To help keep you motivated toward meeting your ultimate goal, set mini-goals you can reach within a month or so. Track your progress, and reward yourself along the way for improving your eating and exercise habits.

For example, on weeks when you get to the gym five times, treat yourself to flowers, a movie, or a ball game -- whatever feels like a reward to you. This will help keep your attitude positive and remind you of the benefits of a healthier lifestyle.

You can lose weight on virtually any diet. But to send those extra pounds packing without a round-trip ticket, you must find healthful strategies that you can stay with forever.

The reason we call the food component of the Weight Loss Clinic program an "eating plan" is because it is not a diet. A diet is something you can go on and off of; an eating plan is for life.

Adopting a new lifestyle means finding the behaviors and attitudes that led to weight gain and, once you've figured out your bad habits, gradually changing them into healthier patterns.

For example, are you a member of the "clean plate club"? Do you mindlessly consume your food in record time? Do you eat in front of the television? Are you always eating or drinking something?

Start to adopt more healthful behaviors such as leaving a few bites of food on your plate at each meal, slowing down and tasting every bite, eliminating interruptions to your meals, and filling your spare time with activities other than eating.

Or your own "better behaviors" might include wearing a pedometer and walking 5,000-10,000 steps each day; switching to fat-free or light food products; giving up fried foods; starting each day with a nutritious breakfast -- the options are endless. The trick is finding changes that are easy for you to incorporate into your life. And when you do something repeatedly, it soon becomes automatic.

So set "process goals" (such as eating five servings of vegetables each day or logging 10,000 steps three days in a row) instead of "outcome goals" (such as losing 30 pounds). Process goals are key to changing behaviors, and that's what will ultimately lead to permanent weight loss. Besides, a healthier lifestyle is more important in the long run than the number of pounds you shed.

In the beginning of your program, everyone is noticing your weight loss, passing out compliments and cheering you on. But get to the third month or so, and the cheerleaders often all but disappear.

Yet studies show that three to six months after making behavioral changes is an important time for reassessing your strategies. It's a critical point to continue moving forward while maintaining the new habits that got you there.

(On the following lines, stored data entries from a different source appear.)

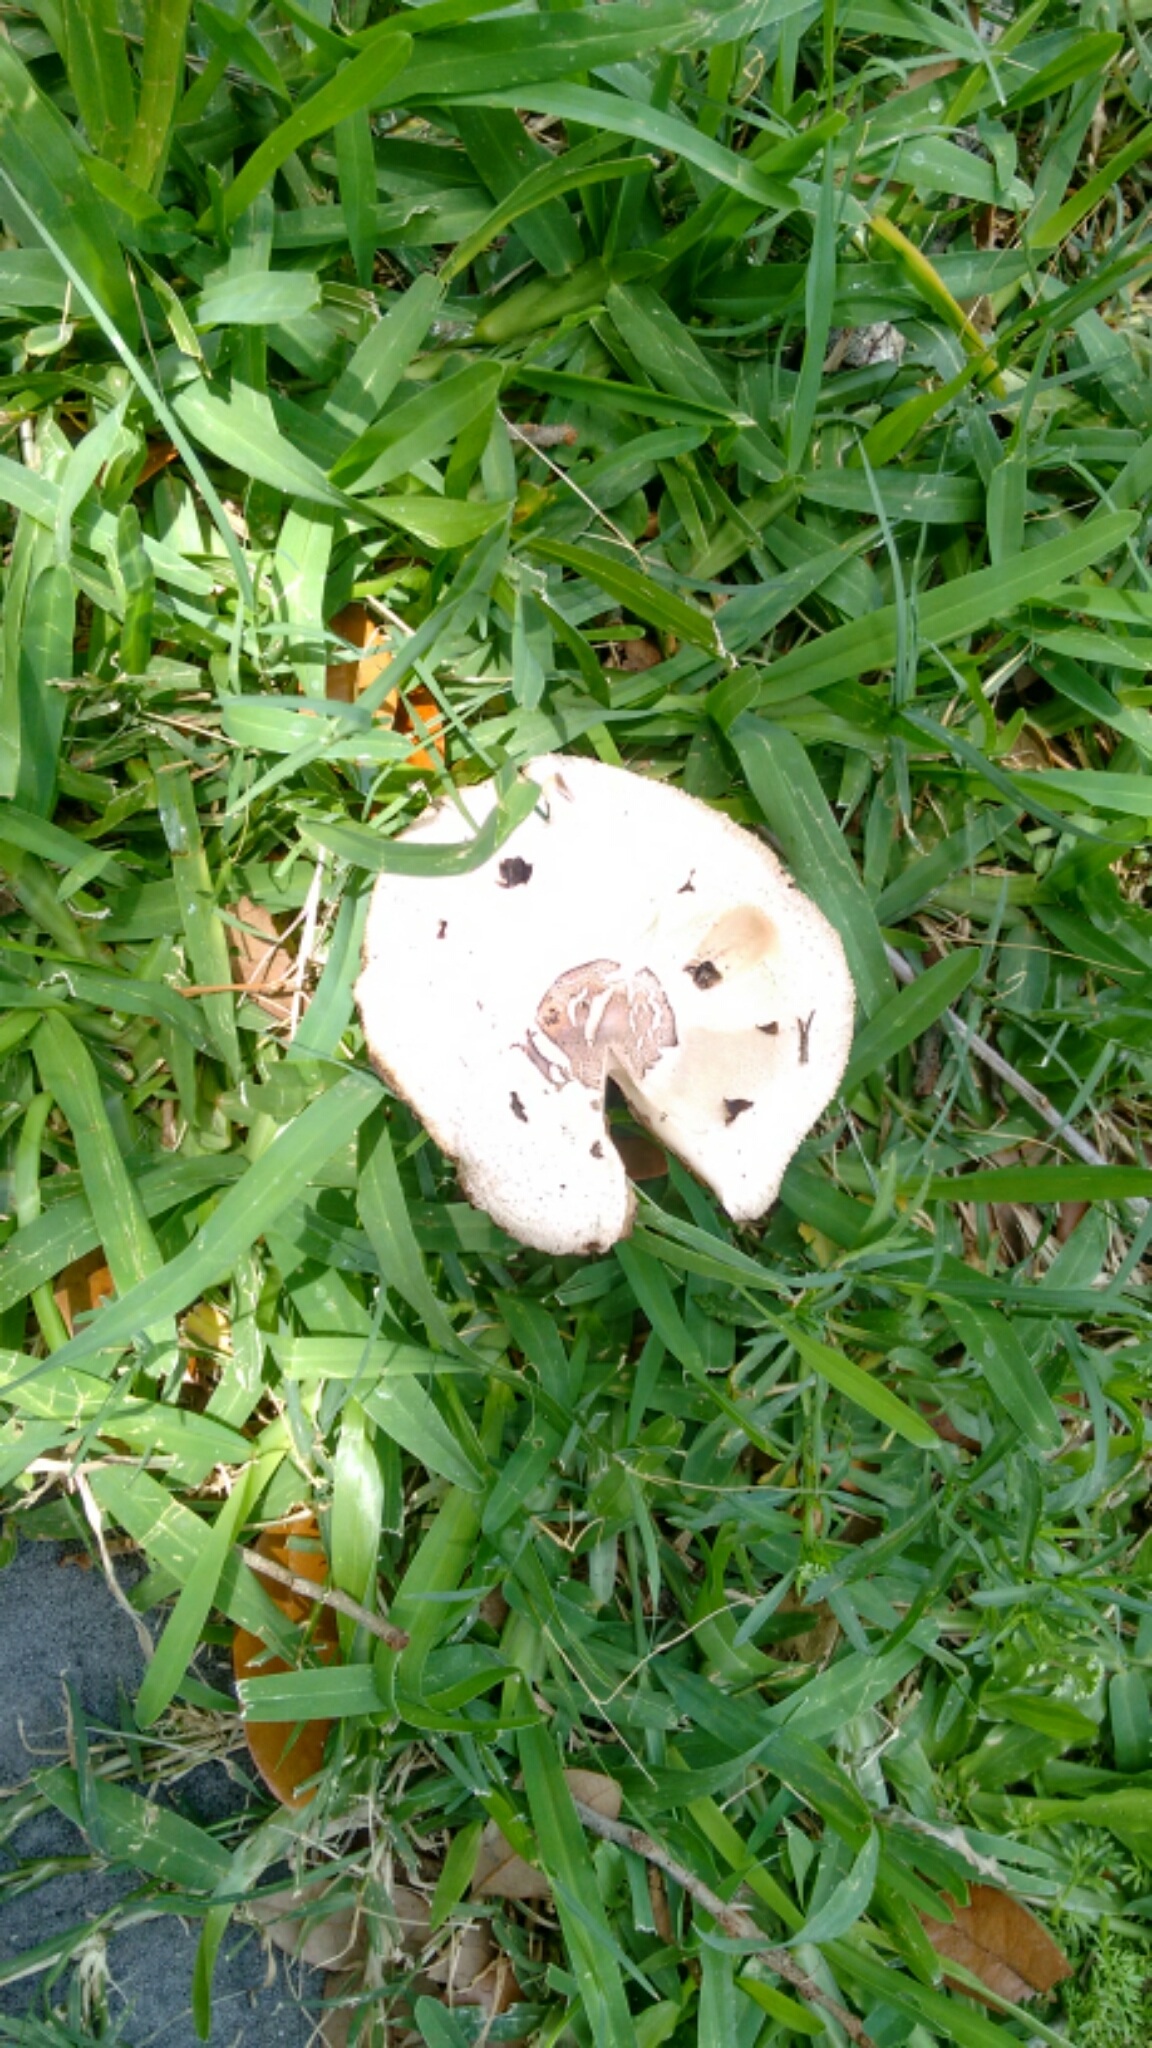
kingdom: Fungi
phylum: Basidiomycota
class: Agaricomycetes
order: Agaricales
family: Agaricaceae
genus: Chlorophyllum
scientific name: Chlorophyllum molybdites
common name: False parasol
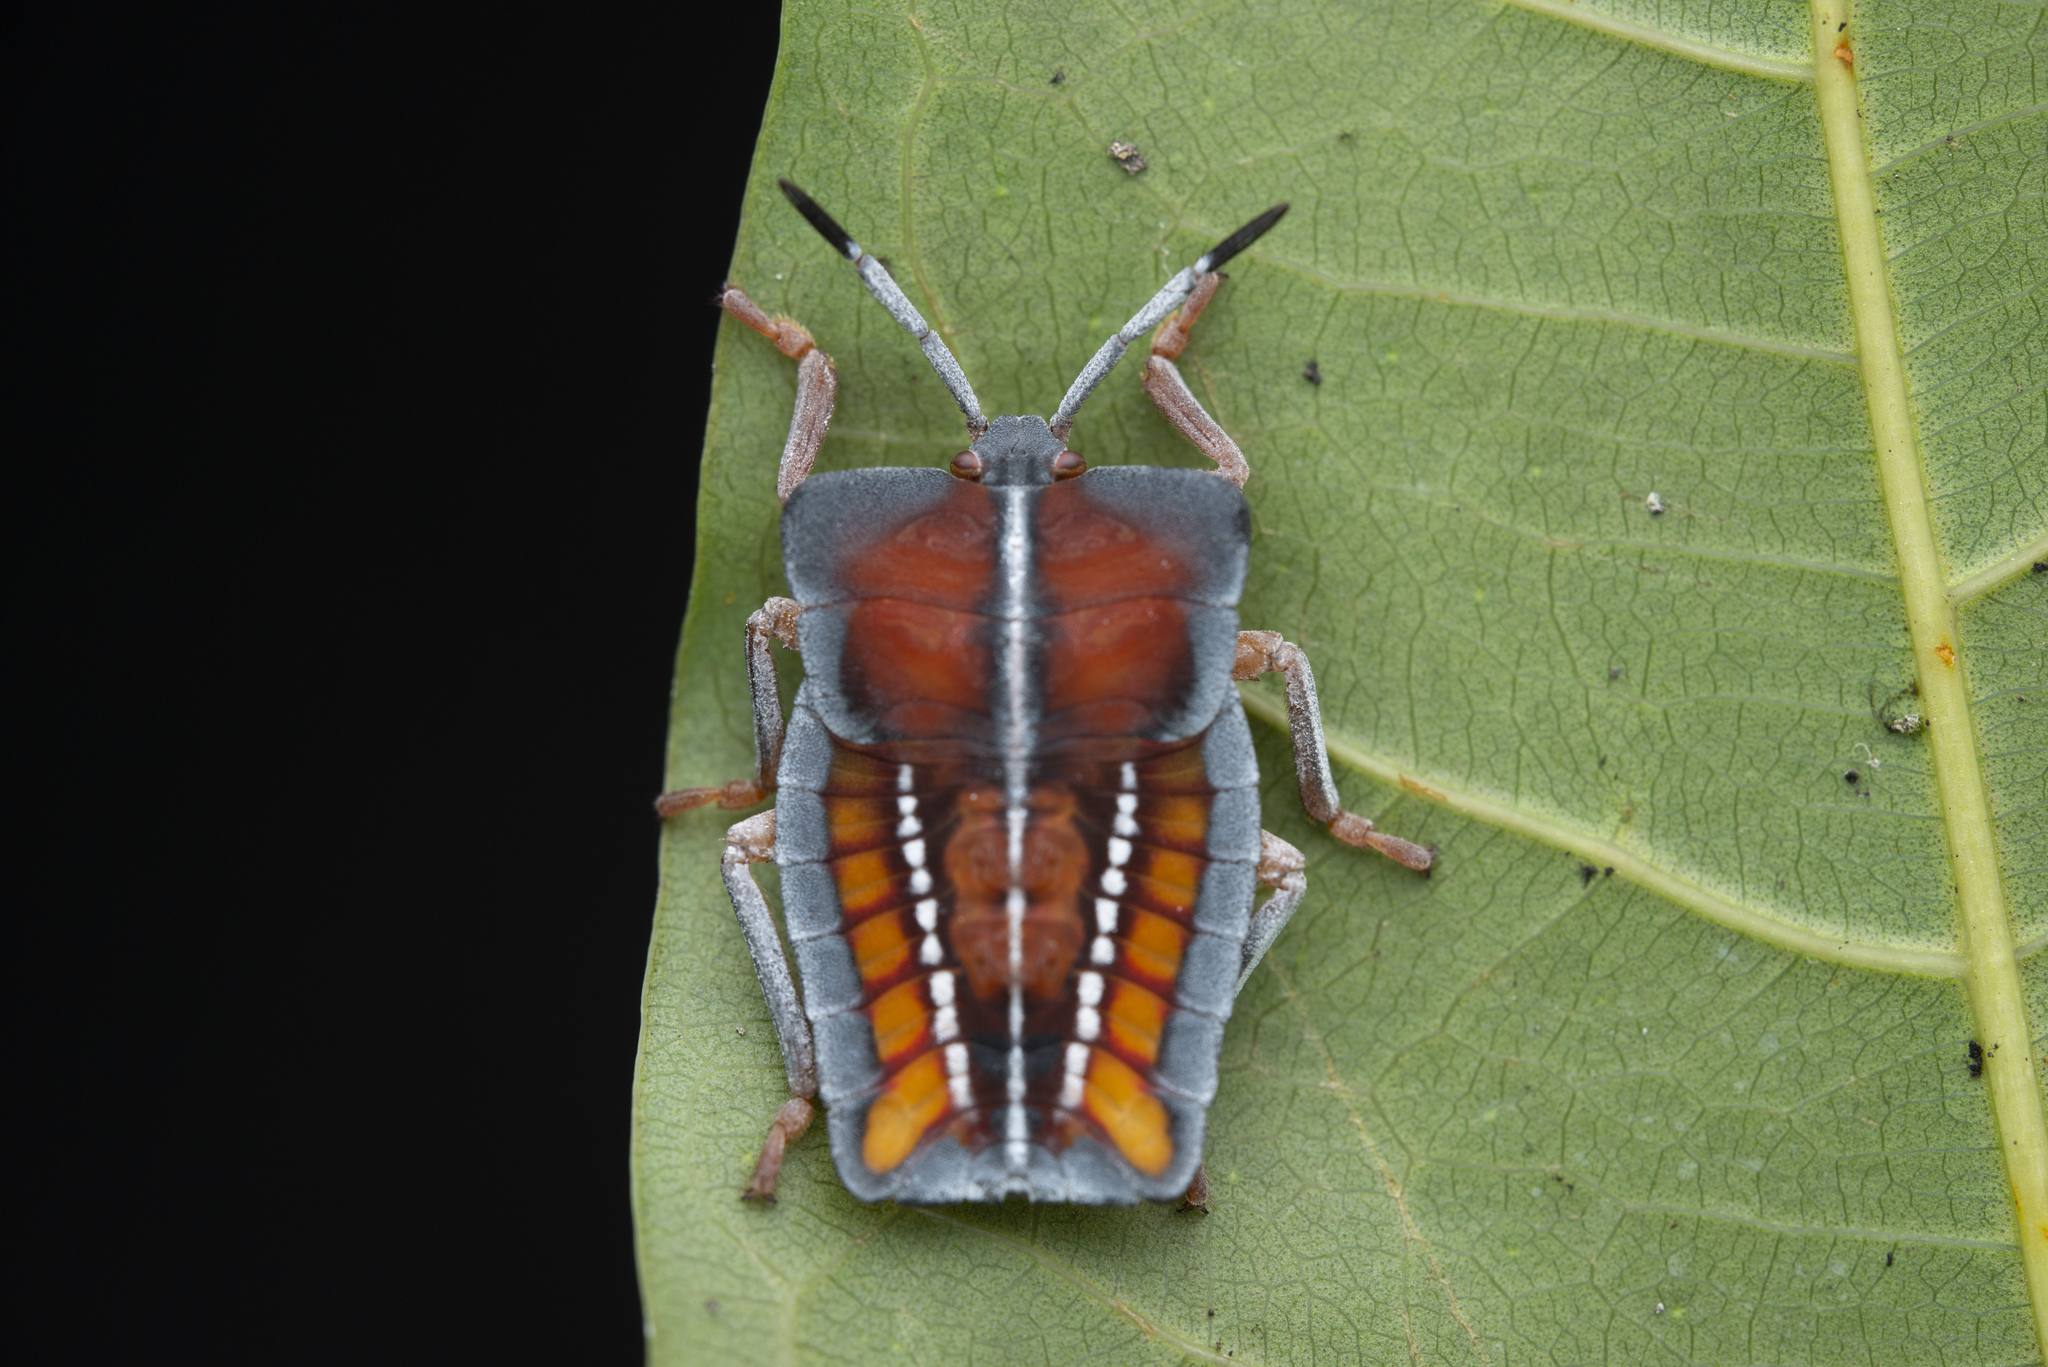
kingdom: Animalia
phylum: Arthropoda
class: Insecta
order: Hemiptera
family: Tessaratomidae
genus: Tessaratoma
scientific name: Tessaratoma papillosa
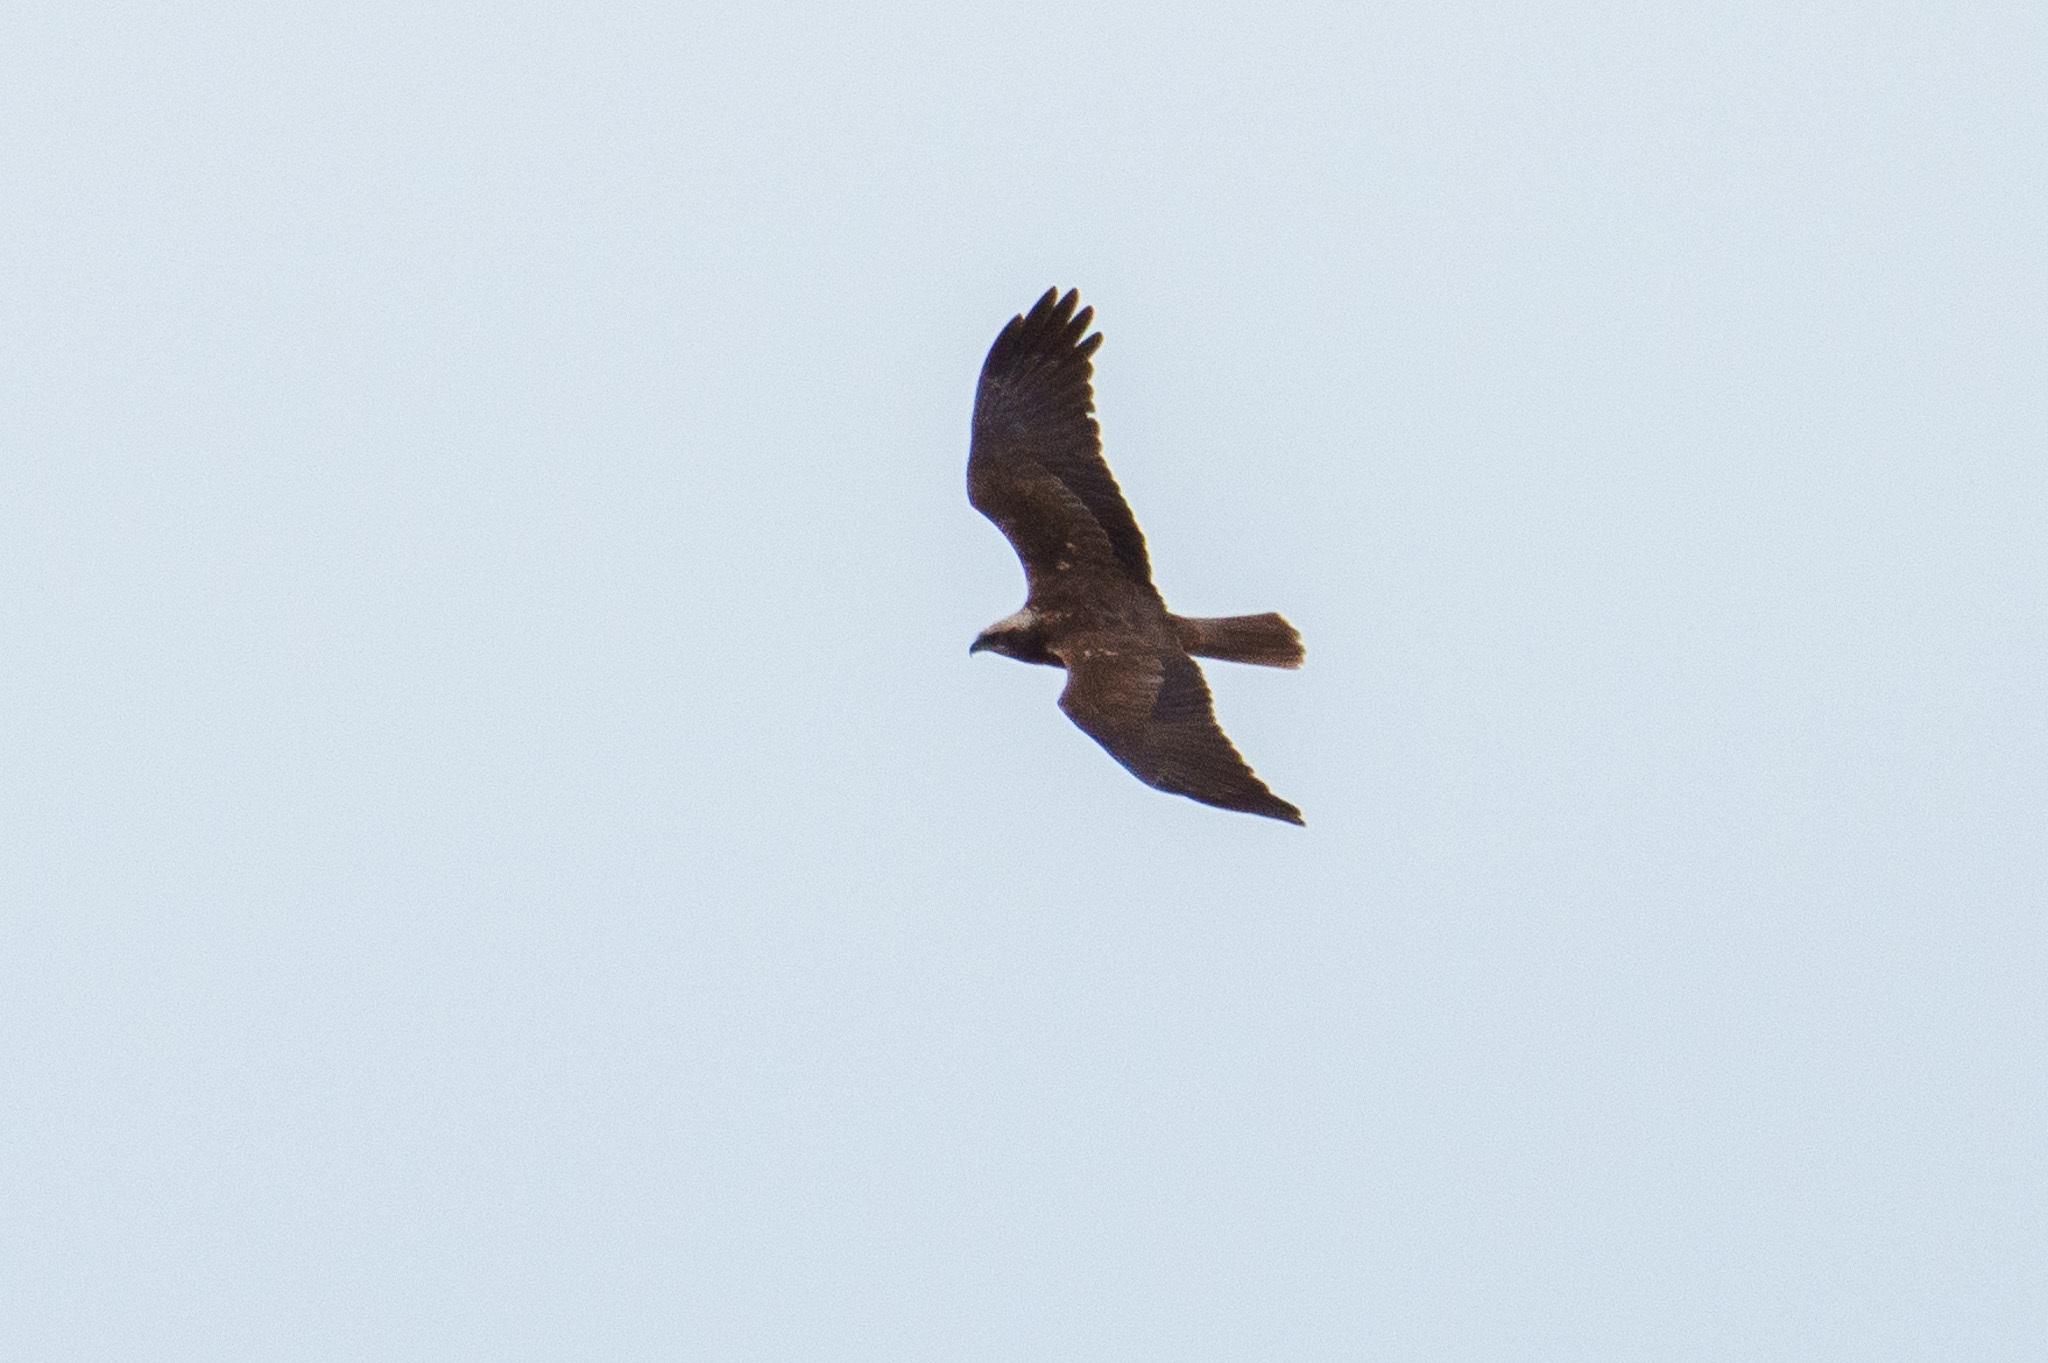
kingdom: Animalia
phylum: Chordata
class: Aves
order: Accipitriformes
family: Accipitridae
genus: Circus
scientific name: Circus aeruginosus
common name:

Think of this time as the top of the mountain -- and you need to get over the top for the new, healthier habits to become routine. Challenge yourself to find ways stay energized during this time: Experiment with new recipes, find a diet or exercise buddy, or try a new type of physical activity.

Take a minute right now to rethink your weight loss goals, and remember you are in this journey for the long haul. Accept that healthy weight loss is slow and steady. Your goal is to lose a pound or two a week. And even if you only lose half a pound, isn't that better than gaining?

Make a list of all the ways your life has improved because of your weight loss so far. Celebrate these victories, write them down, and revisit them often.

Realistic goals will improve your self-esteem and provide the reinforcement you need to help you continue the journey.